(Saved data entries)
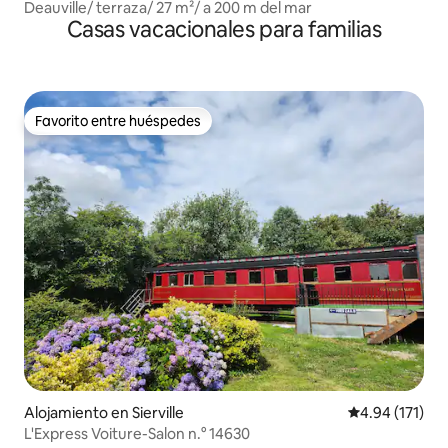
Deauville/ terraza/ 27 m²/ a 200 m del mar
Casas vacacionales para familias
Favorito entre huéspedes
Favorito entre huéspedes
Alojamiento en Sierville
Calificación p
4.94 (171)
L'Express Voiture-Salon n.° 14630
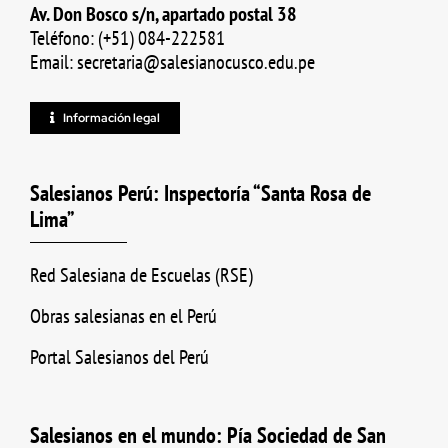
Av. Don Bosco s/n, apartado postal 38
Teléfono: (+51) 084-222581
Email: secretaria@salesianocusco.edu.pe
Información legal
Salesianos Perú: Inspectoría “Santa Rosa de
Lima”
Red Salesiana de Escuelas (RSE)
Obras salesianas en el Perú
Portal Salesianos del Perú
Salesianos en el mundo: Pía Sociedad de San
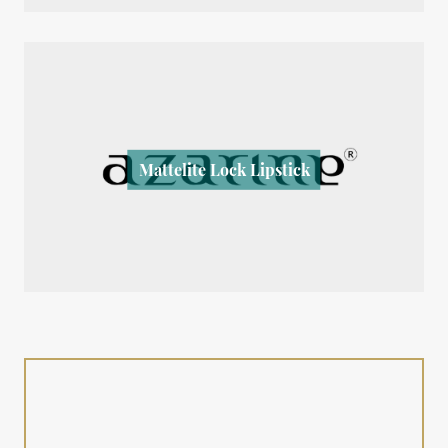
Mattelite Lock Lipstick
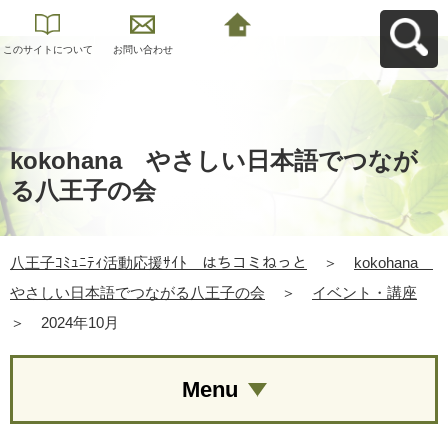
このサイトについて
お問い合わせ
八王子ｺﾐｭﾆﾃｨ活動応
援ｻｲﾄ はちコミねっ
とへ戻る
kokohana やさしい日本語でつなが
る八王子の会
八王子ｺﾐｭﾆﾃｨ活動応援ｻｲﾄ はちコミねっと
＞
kokohana
やさしい日本語でつながる八王子の会
＞
イベント・講座
＞
2024年10月
Menu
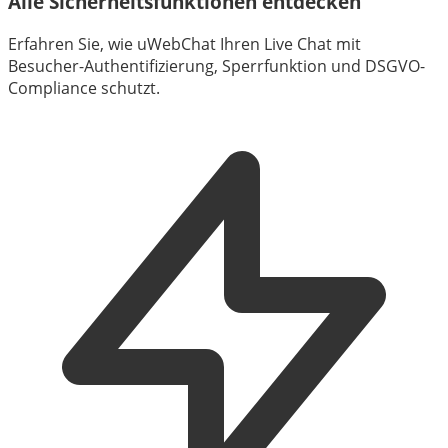
Alle Sicherheitsfunktionen entdecken
Erfahren Sie, wie uWebChat Ihren Live Chat mit
Besucher-Authentifizierung, Sperrfunktion und DSGVO-
Compliance schutzt.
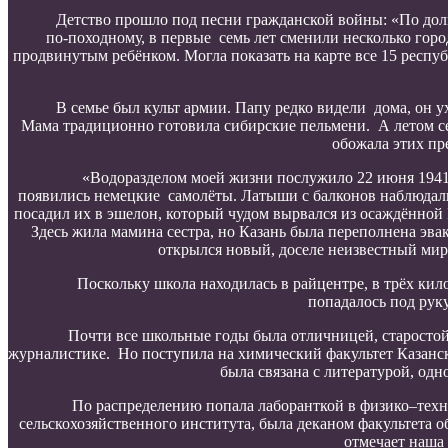
Детство прошло под песни гражданской войны: «По доли
по-походному, в первые семь лет сменили несколько горо
продвинутым ребёнком. Могла показать на карте все 15 респуб
В семье был культ армии. Папу редко видели дома, он ух
Мама традиционно готовила сибирские пельмени. А летом сем
обожала этих пр
«Водоразделом моей жизни послужило 22 июня 1941 г
появились немецкие самолёты. Латыши с балконов наблюдали 
посадил их в эшелон, который чудом вырвался из осаждённой Р
Здесь жила мамина сестра, но Казань была переполнена эв
открылся новый, доселе неизвестный мир
Поскольку школа находилась в райцентре, в трёх кило
попадалось под рук
Почти все школьные годы была отличницей, старостой 
журналистике. Но поступила на химический факультет Казанск
была связана с литературой, одн
По распределению попала лаборанткой в физико–техн
сельскохозяйственного института, была деканом факультета о
отмечает наша 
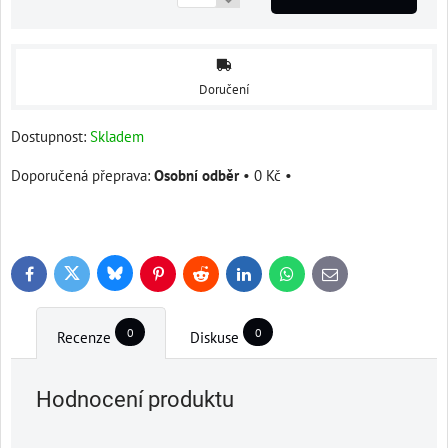
Doručení
Dostupnost:
Skladem
Osobní odběr
•
0 Kč
•
Bluesky
Twitter
Facebook
Pinterest
Reddit
LinkedIn
WhatsApp
E-
mail
0
0
Recenze
Diskuse
Hodnocení produktu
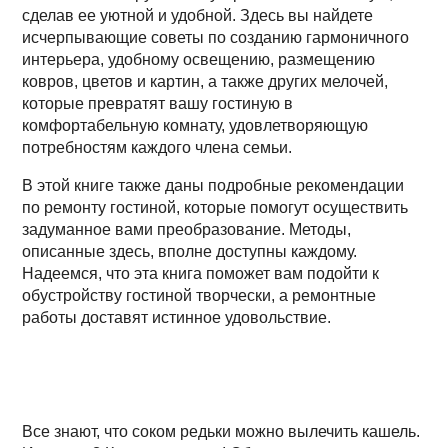
сделав ее уютной и удобной. Здесь вы найдете
исчерпывающие советы по созданию гармоничного
интерьера, удобному освещению, размещению
ковров, цветов и картин, а также других мелочей,
которые превратят вашу гостиную в
комфортабельную комнату, удовлетворяющую
потребностям каждого члена семьи.
В этой книге также даны подробные рекомендации
по ремонту гостиной, которые помогут осуществить
задуманное вами преобразование. Методы,
описанные здесь, вполне доступны каждому.
Надеемся, что эта книга поможет вам подойти к
обустройству гостиной творчески, а ремонтные
работы доставят истинное удовольствие.
Все знают, что соком редьки можно вылечить кашель.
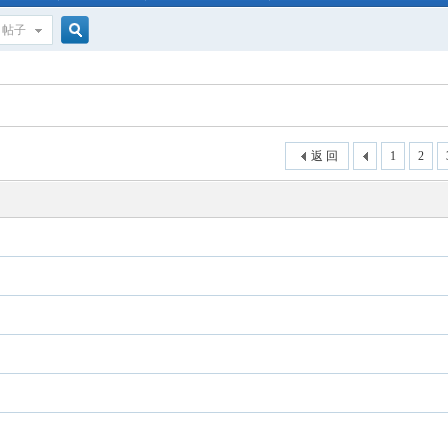
帖子
搜
索
返 回
1
2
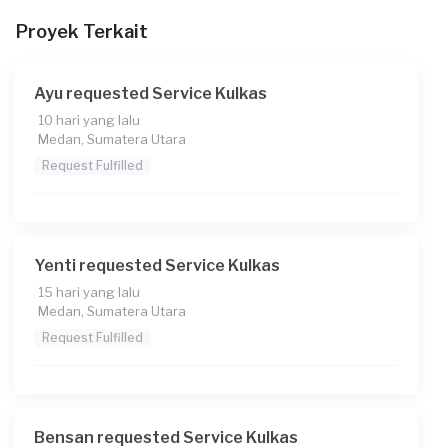
File
Proyek Terkait
Ayu requested Service Kulkas
10 hari yang lalu
Medan, Sumatera Utara
Request Fulfilled
Yenti requested Service Kulkas
15 hari yang lalu
Medan, Sumatera Utara
Request Fulfilled
Bensan requested Service Kulkas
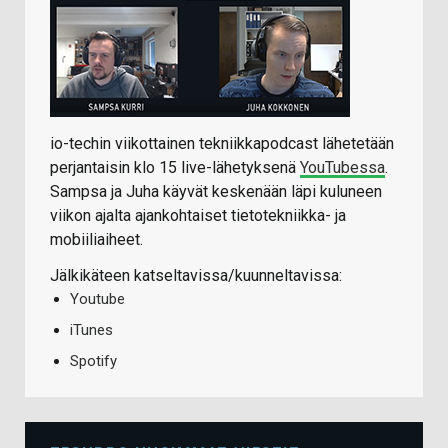
io-techin viikottainen tekniikkapodcast lähetetään
perjantaisin klo 15 live-lähetyksenä
YouTubessa
.
Sampsa ja Juha käyvät keskenään läpi kuluneen
viikon ajalta ajankohtaiset tietotekniikka- ja
mobiiliaiheet.
Jälkikäteen katseltavissa/kuunneltavissa:
Youtube
iTunes
Spotify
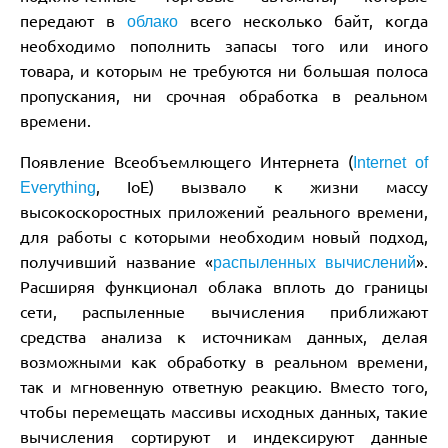
передают в
всего несколько байт, когда
облако
необходимо пополнить запасы того или иного
товара, и которым не требуются ни большая полоса
пропускания, ни срочная обработка в реальном
времени.
Появление Всеобъемлющего Интернета (
Internet of
, IoE) вызвало к жизни массу
Everything
высокоскоростных приложений реального времени,
для работы с которыми необходим новый подход,
получивший название «
».
распыленных вычислений
Расширяя функционал облака вплоть до границы
сети, распыленные вычисления приближают
средства анализа к источникам данных, делая
возможными как обработку в реальном времени,
так и мгновенную ответную реакцию. Вместо того,
чтобы перемещать массивы исходных данных, такие
вычисления сортируют и индексируют данные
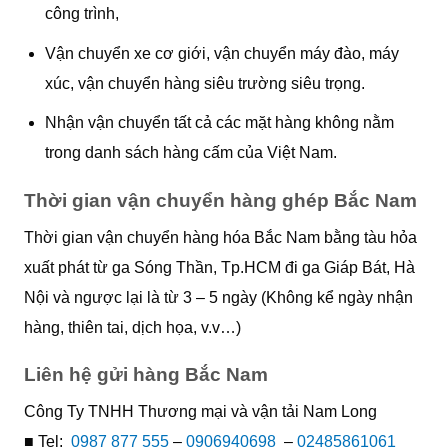
công trình,
Vận chuyển xe cơ giới, vận chuyển máy đào, máy
xúc, vận chuyển hàng siêu trường siêu trọng.
Nhận vận chuyển tất cả các mặt hàng không nằm
trong danh sách hàng cấm của Việt Nam.
Thời gian vận chuyển hàng ghép Bắc Nam
Thời gian vận chuyển hàng hóa Bắc Nam bằng tàu hỏa
xuất phát từ ga Sóng Thần, Tp.HCM đi ga Giáp Bát, Hà
Nội và ngược lại là từ 3 – 5 ngày (Không kể ngày nhận
hàng, thiên tai, dịch họa, v.v…)
Liên hệ gửi hàng Bắc Nam
Công Ty TNHH Thương mại và vận tải Nam Long
■ Tel:
0987 877 555
–
0906940698
–
02485861061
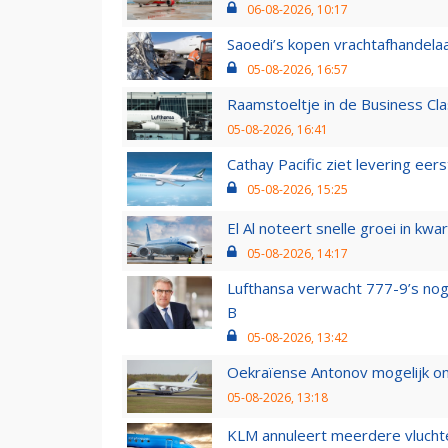
06-08-2026, 10:17
Saoedi’s kopen vrachtafhandelaa
05-08-2026, 16:57
Raamstoeltje in de Business Cla
05-08-2026, 16:41
Cathay Pacific ziet levering ee
05-08-2026, 15:25
El Al noteert snelle groei in k
05-08-2026, 14:17
Lufthansa verwacht 777-9’s nog
B
05-08-2026, 13:42
Oekraïense Antonov mogelijk on
05-08-2026, 13:18
KLM annuleert meerdere vluchte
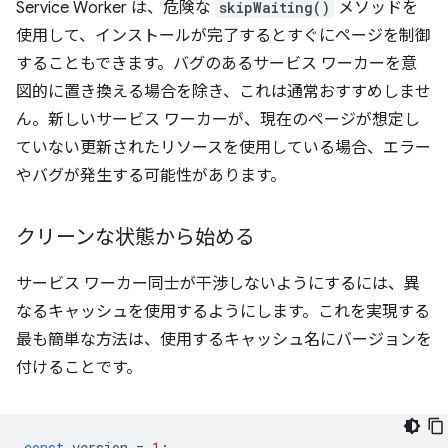
Service Worker は、危険な
skipWaiting()
メソッドを
使用して、インストールが完了するとすぐにページを制御
することもできます。バグのあるサービス ワーカーを意
図的に置き換える場合を除き、これは通常おすすめしませ
ん。新しいサービス ワーカーが、現在のページが想定し
ていない更新されたリソースを使用している場合、エラー
やバグが発生する可能性があります。
クリーンな状態から始める
サービス ワーカー同士が干渉しないようにするには、異
なるキャッシュを使用するようにします。これを実現する
最も簡単な方法は、使用するキャッシュ名にバージョンを
付けることです。
const
version
=
1
;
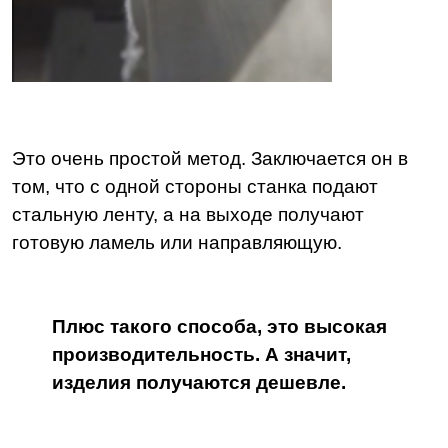
Это очень простой метод. Заключается он в
том, что с одной стороны станка подают
стальную ленту, а на выходе получают
готовую ламель или направляющую.
Плюс такого способа, это высокая
производительность. А значит,
изделия получаются дешевле.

_INSTRUCTIONS FOR THE TASK_
From the records above, transcribe exactly the lines starting at the one containing "Поскольку школа находилась" and ending at the one containing "которые превратят вашу гостиную в". Skip the pictures.

_OUTPUT FOR THIS TASK_
Поскольку школа находилась в райцентре, в трёх кило
попадалось под рук
Почти все школьные годы была отличницей, старостой 
журналистике. Но поступила на химический факультет Казанск
была связана с литературой, одн
По распределению попала лаборанткой в физико–техн
сельскохозяйственного института, была деканом факультета о
отмечает наша 
Doručení
Dostupnost:
Skladem
Osobní odběr
•
0 Kč
•
Bluesky
Twitter
Facebook
Pinterest
Reddit
LinkedIn
WhatsApp
E-
mail
0
0
Recenze
Diskuse
Hodnocení produktu
сделав ее уютной и удобной. Здесь вы найдете
исчерпывающие советы по созданию гармоничного
интерьера, удобному освещению, размещению
ковров, цветов и картин, а также других мелочей,
которые превратят вашу гостиную в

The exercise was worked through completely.